Autoria que ganha camadas
A sala de aula também começa a se transformar. Em vez de gastar energia caçando plágios, alguns professores estão propondo experiências criativas.
Conheça três exemplos já testados:
- Resumos com alma: a turma pede à IA um resumo de um livro. Depois, cada aluno insere memórias pessoais, referências de filmes ou conexões com seu bairro. O texto genérico vira narrativa viva.
- História recontada: os alunos pedem que a IA gere imagens de heróis nacionais. Quando percebem a ausência de mulheres, negros ou indígenas, reescrevem a narrativa de forma mais justa.
- Debate crítico: a classe gera cinco versões de um texto sobre “democracia” e analisa quais vozes foram incluídas ou silenciadas. O exercício vira aula de cidadania.
Nessas práticas, autoria deixa de ser “quem assinou” e passa a ser quem deu sentido, quem trouxe a marca humana (e que marca é essa?) ao diálogo com a máquina.
O professor: de xerife a arquiteto
O dado da TIC Educação revela outro ponto preocupante: embora a maioria dos jovens já use IA nas pesquisas, poucos relatam receber orientação da escola sobre como utilizar essas ferramentas de forma crítica e criativa. Isso abre espaço para que a IA seja usada de modo raso, apenas como atalho.
É aqui que o papel do professor se torna insubstituível. Em vez de atuar como xerife caçando plágio, ele precisa assumir o papel de arquiteto da cocriação, guiando os estudantes a encontrar e imprimir suas vozes de forma original e ética em meio aos algoritmos.
Em vez de perguntar “foi você que escreveu isso?”, a “pergunta de ouro” pode ser:
- Qual foi a parte mais interessante que a IA te sugeriu e por quê?

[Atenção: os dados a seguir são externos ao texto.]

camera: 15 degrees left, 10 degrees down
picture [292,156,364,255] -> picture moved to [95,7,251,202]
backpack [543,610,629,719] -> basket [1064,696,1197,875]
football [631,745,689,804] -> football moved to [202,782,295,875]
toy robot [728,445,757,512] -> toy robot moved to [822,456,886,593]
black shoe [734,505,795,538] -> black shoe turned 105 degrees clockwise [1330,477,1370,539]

Como você a deixou ainda melhor?
- Em que ponto você discordou da máquina e reescreveu com suas próprias palavras?
- O que você adicionou que a IA jamais saberia sobre você ou sobre o mundo?
Essa mudança tira a conversa do campo da investigação e a leva para o campo da mentoria sobre criatividade e pensamento crítico.
Só nós podemos acrescentar sentido
Autoria nunca foi ato isolado. Sempre dialogou com culturas, tradições e histórias anteriores. A diferença é que, agora, esse diálogo inclui também um parceiro de silício, que tropeça em metáforas, mas pode abrir portas inesperadas.
Na era da IA, autoria não é perder a voz. É aprender a escolher o que vale a pena dizer, de que forma, como encontrar e imprimir a sua voz original. E isso continua sendo tarefa humana. Só nós podemos acrescentar sentido.